[Saved data entries]
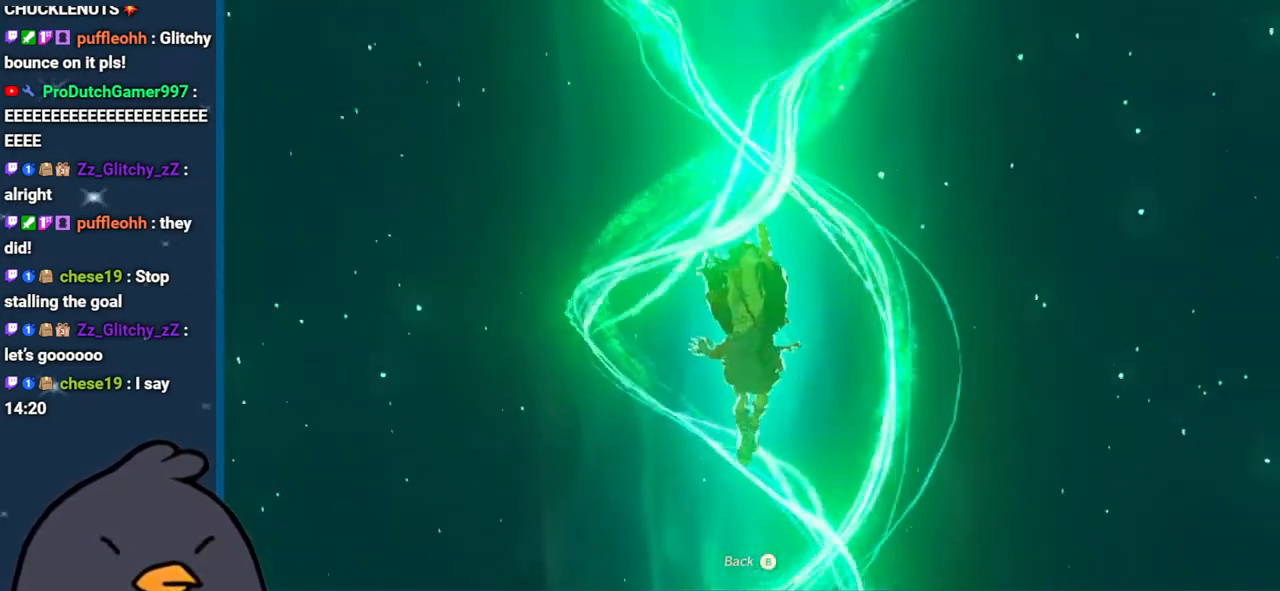
{"buttons": [], "left_stick": "center", "right_stick": "center", "events": []}
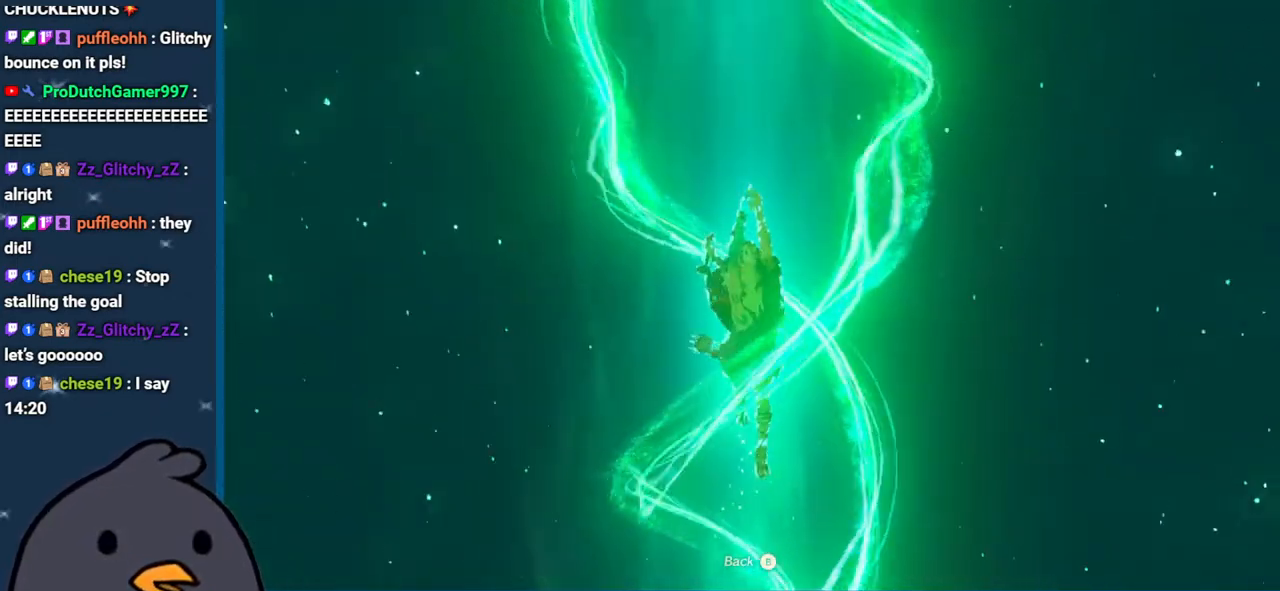
{"buttons": [], "left_stick": "center", "right_stick": "center", "events": []}
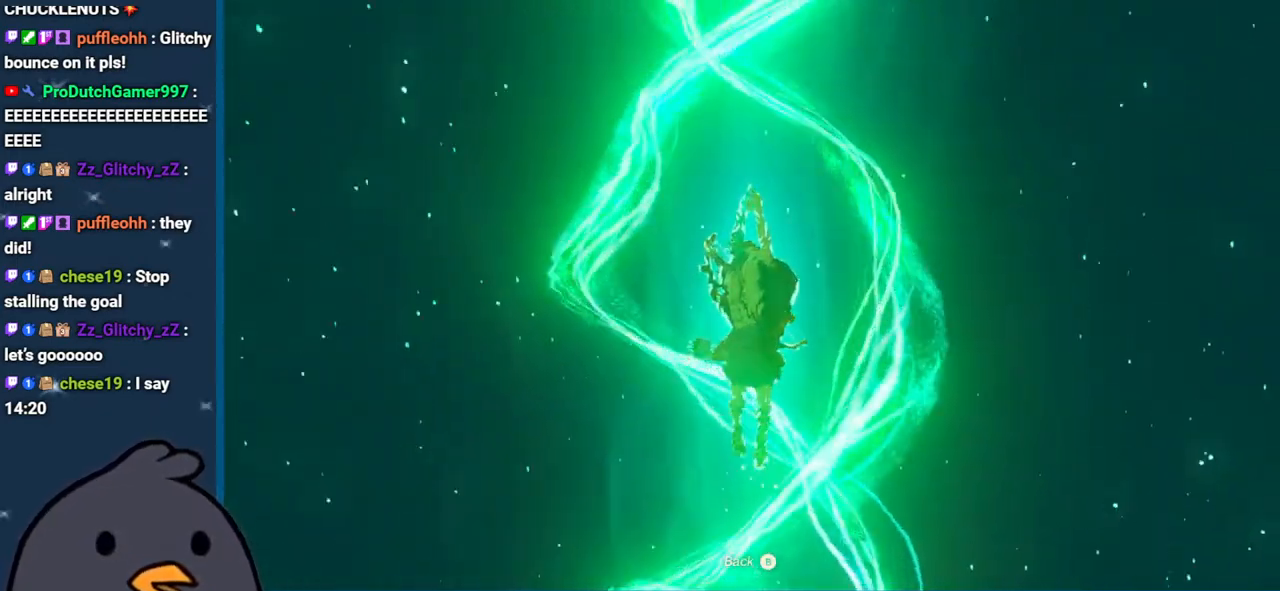
{"buttons": [], "left_stick": "center", "right_stick": "center", "events": []}
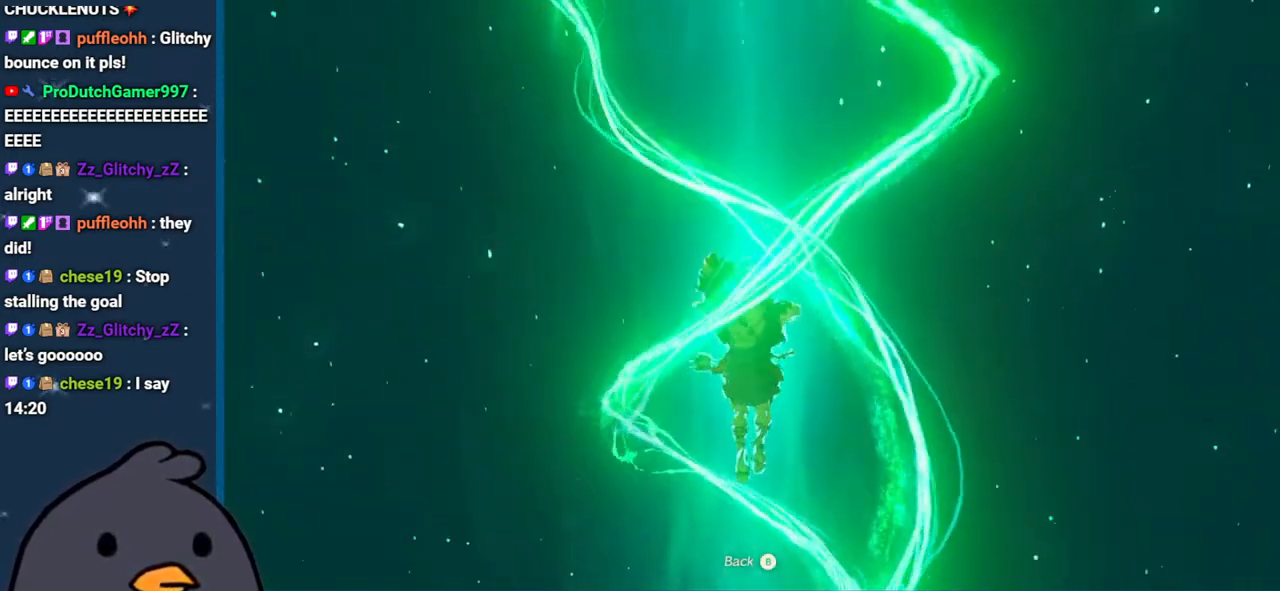
{"buttons": ["A"], "left_stick": "center", "right_stick": "center", "events": [[333, "A", "down"], [433, "A", "up"], [483, "A", "down"]]}
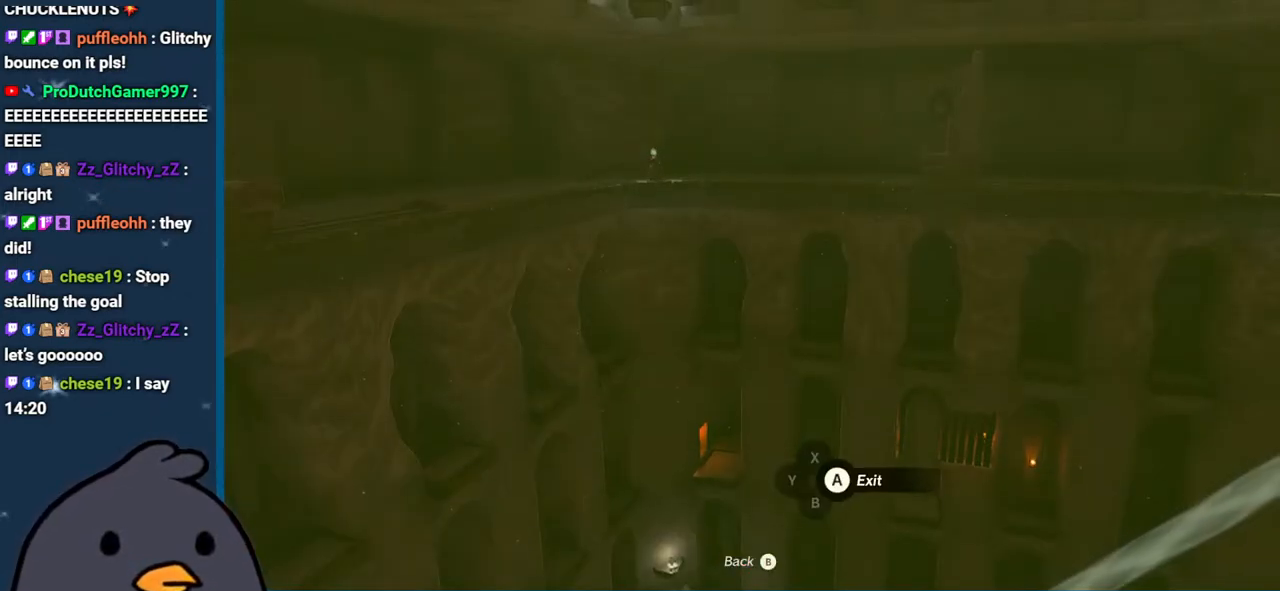
{"buttons": [], "left_stick": "center", "right_stick": "down-right", "events": [[83, "A", "up"], [233, "right_stick", "down-right"]]}
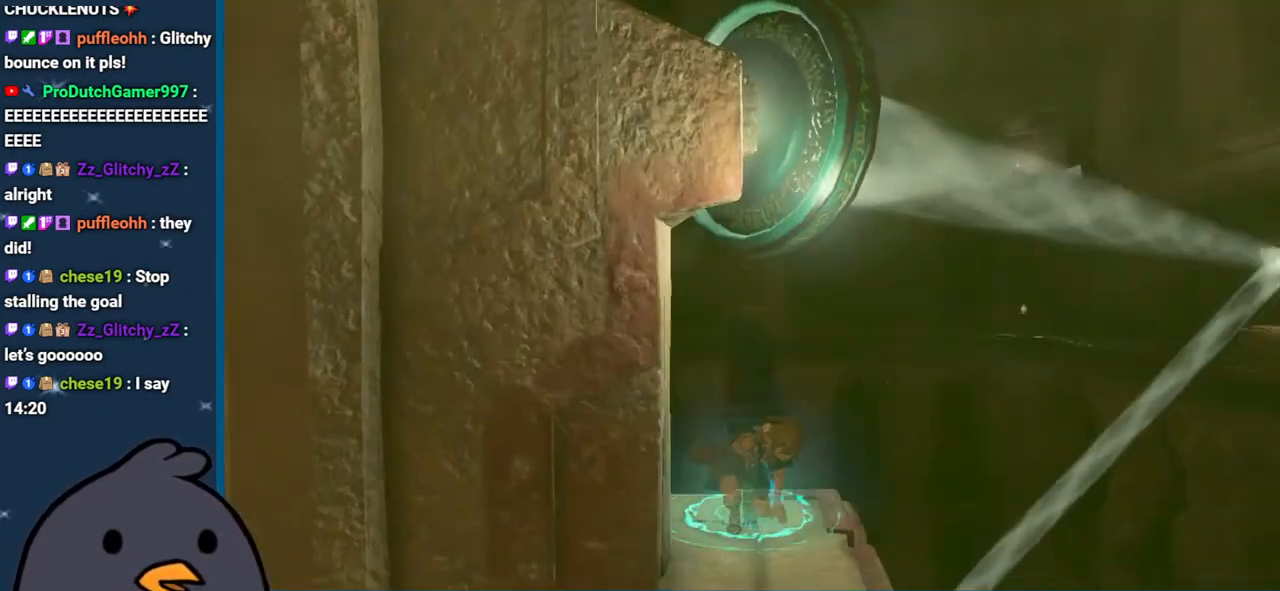
{"buttons": [], "left_stick": "center", "right_stick": "down-right", "events": []}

> _Task item_: Scan the records above for the word "down" and return every line where it occurs.

> _Finished task_:
{"buttons": ["A"], "left_stick": "center", "right_stick": "center", "events": [[333, "A", "down"], [433, "A", "up"], [483, "A", "down"]]}
{"buttons": [], "left_stick": "center", "right_stick": "down-right", "events": [[83, "A", "up"], [233, "right_stick", "down-right"]]}
{"buttons": [], "left_stick": "center", "right_stick": "down-right", "events": []}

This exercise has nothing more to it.